Cada vez hablaba con más dureza y su voz ya no era suave como al principio. El
joven estaba sorprendido por las noticias y entristecido por aquel hombre y
quería decirlo, pero temía la reacción de la mujer, por lo que siguió
escuchando en silencio, sin moverse.
“Tan solo la noticia de
la audiencia que podrá tener con la reina en la coronación de su hijo le ha
devuelto las ganas de vivir” continuó. “Por fin tendrá una oportunidad para
preguntar sobre esa misión a la que envió a su hijo, a la que tú fuiste, y de
la que no volviste. No alberga ya esperanzas de verte con vida…” dijo con
tristeza. “Te fuiste en una misión para ayudar a tu amiga, no porque fuera la
reina, y cumpliste parte, descubriste la identidad de un ser realmente
peligroso, que en su momento, y ahora, pretenden dañar a la reina y a su hijo.

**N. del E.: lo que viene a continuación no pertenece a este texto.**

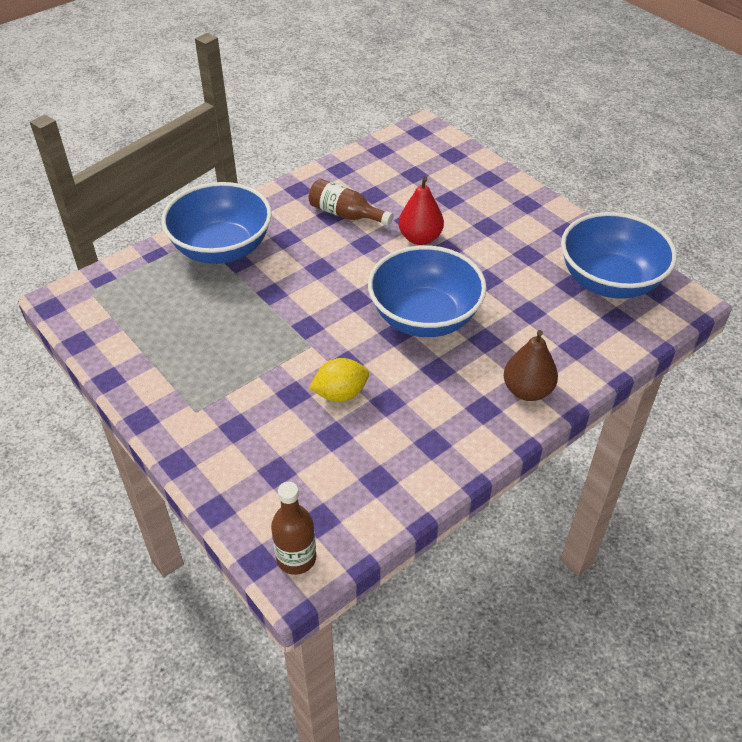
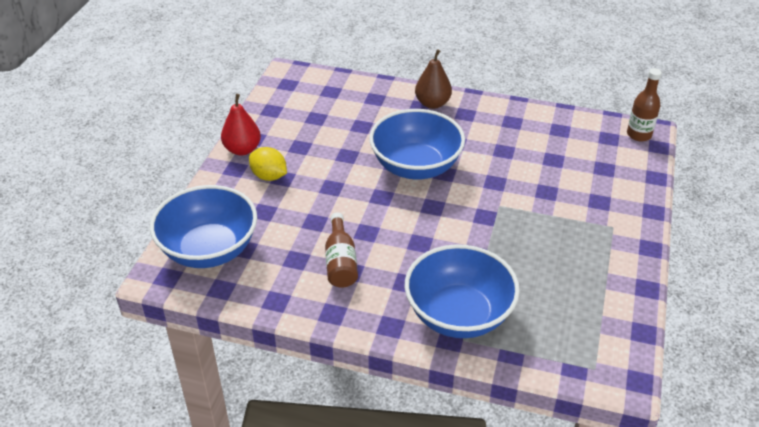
camera: 125 degrees left, 5 degrees down
yellow lemon [309,358,369,402] -> yellow lemon moved to [249,147,287,181]
red pear [398,177,444,245] -> red pear moved to [221,94,261,156]
blue bowl [561,212,677,299] -> blue bowl moved to [150,185,257,268]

Debes terminarla. ¡Debes recordar quién eres para volver y revelar la verdad!”
“Lady Genvra, ya le he
dicho qué recuerdos tengo: antes de ese momento, todo son imágenes borrosas…”
“¡Y ninguna real!” le
cortó. “Si te sigues negando, si no haces el esfuerzo de recordar por ti mismo,
te forzaré yo y, te lo garantizo:” dijo en tono amenazante “te dolerá”.
“Pero yo…”
No pudo terminar la frase.
Lady Genvra levantó la mano derecha y la apoyó sobre su frente. Articuló unas
palabras sin emitir sonido alguno. Hubo un destello de luz azul donde se
tocaban el joven y la dama. Como si le hubiera caído un rayo, el cazador, el
hijo de la Casa de Ion, se desplomó sobre la tierra. No se movía. No respiraba.